= UltimateTV (online service) =

UltimateTV was the name of a Web site for all-things-television officially launched in May 1998 in Encino, California. Originally a hobby website ("TV Net") started by David Cronshaw, an engineer at KCAL-TV 9, it caught the attention of Jeff Rowe, a vice president at NBC and JD Publishing, a publisher of TV schedules located in Wisconsin. Rowe, Cronshaw and JD developed a business plan, hiring James Lamb of Tacoma, Washington as their first employee to begin as soon as he completed college at Pacific Lutheran University. Shortly after this, the site was found by Matt Soffen and a few problems were reported to David Cronshaw to fix. Because David was not a programmer, Matt offered to help by using his skills as a programmer, system administrator, and general techie. He worked with the site until it became Zap2it.

Briefly the Web site was launched as "UTV: Your Ultimate Television Network" before United Television, the half-owners of the UPN network at the time, had their lawyers send out a cease & desist letter, claiming the name to be too similar to their own, even though they admitted the name was internal and only relevant to their work as a station-ownership group and that the term UTV was not used in the marketplace. UltimateTV was best known for its Ultimate TV Show list ("UTVL" - based on the script which ran the Ultimate Band List) and its work for other television networks creating official Web sites, most notably Buffy the Vampire Slayer and Dawson's Creek designed by Jon Ofstead , Art Director of Ultimate Studios (a division of UltimateTV) for The WB.

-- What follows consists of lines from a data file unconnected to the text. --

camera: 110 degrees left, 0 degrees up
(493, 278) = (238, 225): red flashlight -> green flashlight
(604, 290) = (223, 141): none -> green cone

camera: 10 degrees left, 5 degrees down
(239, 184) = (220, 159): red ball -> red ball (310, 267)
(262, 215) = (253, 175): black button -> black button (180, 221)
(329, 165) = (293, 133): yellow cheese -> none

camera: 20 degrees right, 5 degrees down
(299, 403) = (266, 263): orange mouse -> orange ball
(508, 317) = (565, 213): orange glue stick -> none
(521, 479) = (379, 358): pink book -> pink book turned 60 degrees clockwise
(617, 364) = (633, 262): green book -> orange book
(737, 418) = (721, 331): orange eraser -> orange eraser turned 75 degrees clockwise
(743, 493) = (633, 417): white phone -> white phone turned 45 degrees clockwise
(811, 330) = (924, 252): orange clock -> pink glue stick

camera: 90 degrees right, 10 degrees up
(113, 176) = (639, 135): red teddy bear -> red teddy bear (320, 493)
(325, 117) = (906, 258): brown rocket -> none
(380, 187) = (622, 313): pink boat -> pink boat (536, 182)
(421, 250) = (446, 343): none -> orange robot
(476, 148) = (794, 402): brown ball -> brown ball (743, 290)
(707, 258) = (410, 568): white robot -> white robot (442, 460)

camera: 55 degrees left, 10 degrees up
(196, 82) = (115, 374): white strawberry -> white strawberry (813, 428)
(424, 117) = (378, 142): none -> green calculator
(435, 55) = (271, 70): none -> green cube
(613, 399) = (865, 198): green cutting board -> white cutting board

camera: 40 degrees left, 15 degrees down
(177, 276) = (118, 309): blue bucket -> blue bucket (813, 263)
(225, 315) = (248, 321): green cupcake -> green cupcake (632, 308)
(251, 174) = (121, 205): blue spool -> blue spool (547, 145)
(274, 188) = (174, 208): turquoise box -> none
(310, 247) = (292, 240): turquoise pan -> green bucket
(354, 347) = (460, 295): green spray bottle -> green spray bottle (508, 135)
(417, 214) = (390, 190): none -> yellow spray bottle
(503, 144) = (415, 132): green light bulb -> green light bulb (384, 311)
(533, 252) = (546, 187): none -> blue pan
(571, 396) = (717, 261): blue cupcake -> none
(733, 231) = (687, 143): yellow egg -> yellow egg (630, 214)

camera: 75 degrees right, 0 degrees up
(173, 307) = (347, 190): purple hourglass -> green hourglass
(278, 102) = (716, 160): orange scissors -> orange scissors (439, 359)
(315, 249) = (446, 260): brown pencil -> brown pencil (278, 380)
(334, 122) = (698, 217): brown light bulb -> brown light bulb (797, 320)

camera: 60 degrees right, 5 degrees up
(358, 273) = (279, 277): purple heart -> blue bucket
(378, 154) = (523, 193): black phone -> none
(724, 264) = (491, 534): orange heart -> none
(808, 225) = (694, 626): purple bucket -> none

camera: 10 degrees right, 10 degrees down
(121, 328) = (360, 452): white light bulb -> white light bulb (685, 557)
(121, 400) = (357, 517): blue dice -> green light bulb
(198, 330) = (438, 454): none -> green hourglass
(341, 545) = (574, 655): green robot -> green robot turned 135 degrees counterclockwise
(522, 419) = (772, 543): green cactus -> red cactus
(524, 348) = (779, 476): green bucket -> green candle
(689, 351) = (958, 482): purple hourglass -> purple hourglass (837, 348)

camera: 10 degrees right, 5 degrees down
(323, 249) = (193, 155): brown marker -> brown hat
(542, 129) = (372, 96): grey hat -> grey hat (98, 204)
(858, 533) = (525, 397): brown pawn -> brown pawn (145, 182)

With Buffy the Vampire Slayer, James Lamb rose to prominence under the name TV James, shepherding a small online posting board community which ultimately grew to over 500 regular daily participants, including members of the show's cast and crew, most notably Joss Whedon. Many in that group of regular participants would go on to meet each other in person during one of several yearly parties (PBP or "Posting Board Parties") in Los Angeles or local regional gatherings of the show's fans. The posting board is credited with facilitating a number of connections which resulted in marriages between the show's fans, including Lamb and his wife Lori. The posting board software began as a free open-source perl script modified extensively by Lamb and Matthew Soffen of UltimateTV. The software is in use today on The Fuselage, the official Web site behind the creative team for the popular TV show Lost.

In 2000, UltimateTV and parent company JD Publishing became part of The Tribune Company (owners of TV stations and newspapers nationwide) and the name was sold to Microsoft as the website was merged into other Tribune offerings under the name "Zap2it.com" where it offered an expanded look at entertainment beyond just TV.